Sigmund Freud, ai primi del novecento, esprimeva i suoi concetti sul trauma, ansia e stress. Si trattava di concetti riferiti all'uomo, alla sua esistenza e alla sua mente.
Chiaro, non è questa la sede per un "trattato" su questi concetti e su Freud, del resto non è materia di mia competenza, per cui vado al dunque...
Dopo circa un secolo, lasciatemi passare il concetto: "lo stress non riguarda solo l'uomo ma anche i suoi strumenti di lavoro" e, in questo caso, di comunicazione.
Parlo dello stress dell'etichetta, tenendomi lontano da un'altro tipo di stress, quello dell'etichettatura che "colpisce" aziende e consulenti.
Si, l'etichetta è stressata, per essere chiari subisce stress.
Questa condizione è dovuta a molteplici fattori e per questo chi le utilizza, così come chi le produce, deve fare attenzione affinché l'etichetta abbia le "capacità" di resistere allo stress a cui inevitabilmente sarà sottoposta.
Un po' come agli esseri umani si richiede come soft skills la "capacità di resistere allo stress" professionale.
Al netto dello stress che subisce per la produzione della sua materia prima, tra i principali stress a cui sarà sottoposta l'etichetta vi è la tecnologia di stampa che sarà adottata, compreso il sistema di asciugatura che prevede la stampa stessa.
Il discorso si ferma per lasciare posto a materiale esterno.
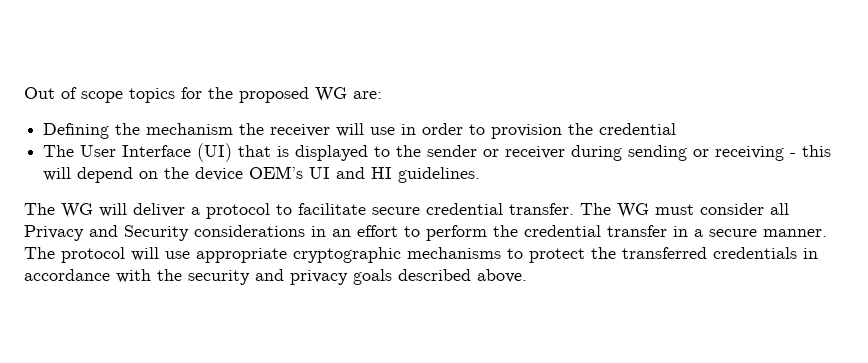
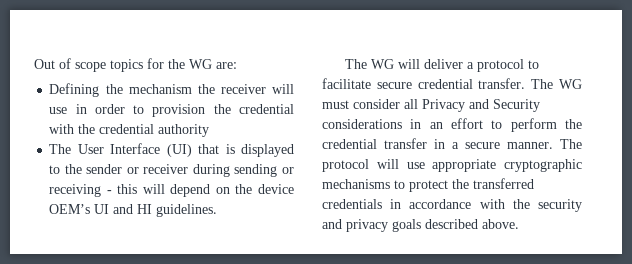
[239,87,309,103] proposed -> (185, 64) none
(677, 129) none -> [49,124,210,137] with the credential authority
Altro stress sarà quello dovuto alla fase di applicazione dell'etichetta sull'imballaggio.
Figuriamoci poi lo stress che riguarda le temperature a cui il prodotto sarà sottoposto, tenendo conto anche dell'eventuale esposizione a fonti di calore o all'umidità, un esempio su tutti è l'esposizione agli agenti atmosferici.
Fonte di stress sono anche la catena del freddo e le inevitabili variazioni climatiche per i lunghi trasporti internazionali o intercontinentali.
Invero, pensando a tutti i chilometri e ambienti che affronterà questo affascinante strumento d'arte comunicativa ...mi sale lo stress!!!